Novas Histórias do Tempo da Velha Escola (MLVIII)

Serra Grande, 18 de novembro de 2042

Sem querer afetar-vos com uma overdose de estórias da história da Ponte, não resisto a juntar mais uma ao já extenso rol.

Aquando de mais uma tentativa de destruição do projeto – a história da Ponte foi feita de sofrimento e resiliência – o Rui dissera que a nossa escola inovara à margem do “sistema”. Mas foi mais longe na conclusão:

“Seremos mais exatos se afirmarmos que ela se desenvolveu contra as reformas, na medida em que se baseia em pressupostos e em soluções que são contraditórios com aquilo que tem sido a ação dominante da Administração. Na experiência da Escola da Ponte os professores falam pouco de autonomia, mas exercem-na e constroem-na, desde há muito. É uma autonomia não outorgada nem tutelada. 

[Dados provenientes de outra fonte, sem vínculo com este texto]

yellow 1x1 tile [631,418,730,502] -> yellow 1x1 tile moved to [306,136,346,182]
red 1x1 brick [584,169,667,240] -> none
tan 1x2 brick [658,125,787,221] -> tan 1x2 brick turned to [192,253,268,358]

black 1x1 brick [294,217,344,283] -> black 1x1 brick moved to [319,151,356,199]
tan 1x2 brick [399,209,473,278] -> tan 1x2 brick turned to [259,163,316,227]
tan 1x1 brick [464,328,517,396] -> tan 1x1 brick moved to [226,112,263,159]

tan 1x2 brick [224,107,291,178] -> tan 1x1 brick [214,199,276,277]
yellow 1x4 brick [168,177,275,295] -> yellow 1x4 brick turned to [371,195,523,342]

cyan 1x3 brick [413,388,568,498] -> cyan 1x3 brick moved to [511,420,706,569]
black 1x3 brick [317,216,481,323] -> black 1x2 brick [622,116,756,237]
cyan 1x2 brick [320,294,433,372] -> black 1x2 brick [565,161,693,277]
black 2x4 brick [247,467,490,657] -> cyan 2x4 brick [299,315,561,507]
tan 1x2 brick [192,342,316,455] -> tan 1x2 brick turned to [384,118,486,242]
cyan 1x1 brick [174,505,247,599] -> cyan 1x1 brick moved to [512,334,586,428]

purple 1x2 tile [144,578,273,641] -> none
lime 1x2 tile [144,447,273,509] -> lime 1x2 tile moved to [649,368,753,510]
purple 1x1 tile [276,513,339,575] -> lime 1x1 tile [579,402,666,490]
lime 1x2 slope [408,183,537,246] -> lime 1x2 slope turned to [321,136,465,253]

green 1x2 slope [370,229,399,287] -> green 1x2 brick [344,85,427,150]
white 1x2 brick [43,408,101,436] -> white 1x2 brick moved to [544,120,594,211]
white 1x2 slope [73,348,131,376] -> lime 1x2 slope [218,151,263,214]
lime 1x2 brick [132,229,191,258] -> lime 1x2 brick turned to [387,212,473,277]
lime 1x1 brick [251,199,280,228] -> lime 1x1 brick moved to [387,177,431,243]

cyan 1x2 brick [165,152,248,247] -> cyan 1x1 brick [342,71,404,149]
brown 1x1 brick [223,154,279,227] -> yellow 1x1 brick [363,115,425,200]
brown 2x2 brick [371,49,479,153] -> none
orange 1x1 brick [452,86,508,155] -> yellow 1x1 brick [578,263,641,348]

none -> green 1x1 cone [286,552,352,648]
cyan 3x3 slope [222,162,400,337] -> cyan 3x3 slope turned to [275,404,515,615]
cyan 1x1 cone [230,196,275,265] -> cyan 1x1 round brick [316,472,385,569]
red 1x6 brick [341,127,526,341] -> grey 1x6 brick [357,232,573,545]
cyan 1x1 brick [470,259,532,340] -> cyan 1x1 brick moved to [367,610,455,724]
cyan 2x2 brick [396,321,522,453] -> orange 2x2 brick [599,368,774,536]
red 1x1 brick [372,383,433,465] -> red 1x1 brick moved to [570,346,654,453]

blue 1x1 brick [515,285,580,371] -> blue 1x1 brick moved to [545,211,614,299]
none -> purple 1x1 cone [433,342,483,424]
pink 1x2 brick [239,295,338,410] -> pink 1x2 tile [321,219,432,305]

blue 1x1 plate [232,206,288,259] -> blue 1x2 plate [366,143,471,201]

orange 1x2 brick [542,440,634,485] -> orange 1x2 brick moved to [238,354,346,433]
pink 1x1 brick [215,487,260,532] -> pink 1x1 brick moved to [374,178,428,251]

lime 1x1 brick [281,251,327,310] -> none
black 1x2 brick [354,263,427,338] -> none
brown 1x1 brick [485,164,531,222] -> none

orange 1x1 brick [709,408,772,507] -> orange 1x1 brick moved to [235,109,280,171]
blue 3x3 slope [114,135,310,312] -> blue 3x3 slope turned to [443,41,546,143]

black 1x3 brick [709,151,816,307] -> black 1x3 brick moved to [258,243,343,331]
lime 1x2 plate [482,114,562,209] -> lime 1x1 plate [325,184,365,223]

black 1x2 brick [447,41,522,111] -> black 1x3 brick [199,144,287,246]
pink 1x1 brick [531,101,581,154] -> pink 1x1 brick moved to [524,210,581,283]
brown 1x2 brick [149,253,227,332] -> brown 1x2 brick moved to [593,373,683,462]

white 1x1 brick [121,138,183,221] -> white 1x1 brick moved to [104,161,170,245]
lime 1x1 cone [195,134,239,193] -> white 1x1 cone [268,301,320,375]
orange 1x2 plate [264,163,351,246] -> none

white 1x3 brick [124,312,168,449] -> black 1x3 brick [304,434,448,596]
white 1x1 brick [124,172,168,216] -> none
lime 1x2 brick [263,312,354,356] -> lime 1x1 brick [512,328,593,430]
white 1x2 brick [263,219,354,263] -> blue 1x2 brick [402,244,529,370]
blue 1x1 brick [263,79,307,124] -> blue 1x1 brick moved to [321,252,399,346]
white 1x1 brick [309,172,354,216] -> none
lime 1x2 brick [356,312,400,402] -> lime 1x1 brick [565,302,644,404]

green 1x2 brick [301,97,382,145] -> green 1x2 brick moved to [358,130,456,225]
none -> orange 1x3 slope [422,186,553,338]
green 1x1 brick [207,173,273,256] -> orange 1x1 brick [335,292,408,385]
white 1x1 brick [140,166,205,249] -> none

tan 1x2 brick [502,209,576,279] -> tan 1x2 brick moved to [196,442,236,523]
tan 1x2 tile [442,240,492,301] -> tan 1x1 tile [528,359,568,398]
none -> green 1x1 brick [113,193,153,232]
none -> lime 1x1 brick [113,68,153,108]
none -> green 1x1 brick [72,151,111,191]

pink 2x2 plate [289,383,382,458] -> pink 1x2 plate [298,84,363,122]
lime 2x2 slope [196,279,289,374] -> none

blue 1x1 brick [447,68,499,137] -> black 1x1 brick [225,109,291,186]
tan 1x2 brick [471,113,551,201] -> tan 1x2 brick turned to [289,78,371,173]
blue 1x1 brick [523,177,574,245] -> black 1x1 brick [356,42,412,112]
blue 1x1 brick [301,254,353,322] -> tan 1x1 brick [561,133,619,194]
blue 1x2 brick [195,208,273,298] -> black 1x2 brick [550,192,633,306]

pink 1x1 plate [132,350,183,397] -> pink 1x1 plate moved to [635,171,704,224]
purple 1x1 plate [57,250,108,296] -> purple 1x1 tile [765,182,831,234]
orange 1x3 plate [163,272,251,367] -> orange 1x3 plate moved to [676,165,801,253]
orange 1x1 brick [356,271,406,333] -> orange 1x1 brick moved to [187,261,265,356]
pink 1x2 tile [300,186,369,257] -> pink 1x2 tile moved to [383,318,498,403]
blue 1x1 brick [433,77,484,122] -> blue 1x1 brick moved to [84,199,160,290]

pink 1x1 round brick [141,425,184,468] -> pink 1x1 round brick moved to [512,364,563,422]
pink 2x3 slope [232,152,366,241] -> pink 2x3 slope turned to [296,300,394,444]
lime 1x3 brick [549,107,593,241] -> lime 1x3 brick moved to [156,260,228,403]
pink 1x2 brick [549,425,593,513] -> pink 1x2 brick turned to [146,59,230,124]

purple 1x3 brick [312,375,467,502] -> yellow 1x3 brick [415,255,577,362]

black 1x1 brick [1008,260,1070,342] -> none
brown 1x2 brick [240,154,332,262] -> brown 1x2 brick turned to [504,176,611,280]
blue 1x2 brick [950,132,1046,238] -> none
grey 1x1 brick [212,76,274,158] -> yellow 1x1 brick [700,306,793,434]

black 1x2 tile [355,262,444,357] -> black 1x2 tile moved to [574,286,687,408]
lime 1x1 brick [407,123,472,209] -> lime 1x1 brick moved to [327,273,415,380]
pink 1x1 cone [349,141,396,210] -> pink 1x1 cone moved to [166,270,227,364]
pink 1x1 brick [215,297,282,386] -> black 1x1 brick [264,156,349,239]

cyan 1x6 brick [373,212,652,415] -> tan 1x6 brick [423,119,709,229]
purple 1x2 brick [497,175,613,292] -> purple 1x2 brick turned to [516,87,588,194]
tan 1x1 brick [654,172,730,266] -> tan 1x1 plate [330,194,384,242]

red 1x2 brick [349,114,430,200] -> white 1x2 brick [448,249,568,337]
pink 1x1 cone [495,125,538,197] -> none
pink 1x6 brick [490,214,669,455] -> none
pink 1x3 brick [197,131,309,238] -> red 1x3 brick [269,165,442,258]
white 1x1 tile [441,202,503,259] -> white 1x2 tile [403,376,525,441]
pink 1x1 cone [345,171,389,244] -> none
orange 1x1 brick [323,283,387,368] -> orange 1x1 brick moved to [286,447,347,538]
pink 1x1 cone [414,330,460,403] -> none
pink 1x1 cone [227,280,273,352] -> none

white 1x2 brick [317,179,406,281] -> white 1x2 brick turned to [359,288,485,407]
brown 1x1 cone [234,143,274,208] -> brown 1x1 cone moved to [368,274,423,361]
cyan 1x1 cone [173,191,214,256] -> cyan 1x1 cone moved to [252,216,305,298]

Em contrapartida, a autonomia decretada pelo Ministério desencadeou (por boas ou más razões) um sentimento defensivo e de rejeição pelos professores, da autonomia que lhes caiu em cima. Parece ser óbvio que não é a mesma autonomia que está em causa. 

As preocupações com a flexibilidade da gestão curricular estão melhor representadas na experiência da Ponte (polivalência dos espaços, flutuação dos agrupamentos dos alunos, gestão autónoma dos tempos, diversidade de dispositivos de aprendizagem, organização democrática da vida da organização) do que nas sucessivas reformas curriculares que, em nome da flexibilidade, estabelecem, de modo inflexível, soluções uniformes (por exemplo, que a aula de 50 minutos seja substituída, em todo o lado, de forma obrigatória e autónoma pela aula de 90 minutos). 

João Barroso, o “pai” do decreto da autonomia das escolas, completava a reflexão do Rui:

“O caso da Escola da Ponte não é um episódio pontual, mas, antes pelo contrário, constitui um exemplo paradigmático das posições e ações em confronto no debate atual sobre a escola pública: por um lado, os que, na Escola, se esforçam por promover um ensino justo, democrático, participativo, adaptado à diversidade e características dos alunos, pedagogicamente eficaz e civicamente ativo; por outro lado, os que, no governo e nos meios de comunicação social, querem fazer crer que a escola pública está condenada ao fracasso, que a competição e o mercado devem ser os seus valores de referência, mas que, ao mesmo tempo, têm (ou defendem) políticas centralizadoras, burocráticas e conservadoras que a impedem de mudar e de se aperfeiçoar. 

Não pode ser reduzido a uma mera discordância  quanto à maneira de gerir com mais eficiência os dinheiros públicos que o governo gasta na educação, em particular na gestão da rede escolar. 

A questão é política e interpela simultaneamente os defensores da escola pública que, neste caso, são confrontados com a necessidade de defenderem a existência de projetos pedagógicos próprios; e os defensores da introdução de uma lógica de mercado na educação que, neste caso, aparecem como acérrimos defensores da setorização e da carta escolar, obrigando os pais a matricular os seus filhos numa escola determinada pelo Estado, em função de critérios meramente administrativos. 

À distância de quarenta anos, creio ser útil refletir sobre o conceito e prática de autonomia. A Ponte celebrara o primeiro “contrato de autonomia” de que há memória. Porém, de imediato, a administração pública engendrou modos de a mitigar ou anular. 

O João dizia ser necessária uma efetiva defesa da Escola Pública, reafirmar os seus valores fundadores, perante a difusão transnacional da vulgata neoliberal que via no serviço público a origem de todos os males da educação e na privatização a alternativa.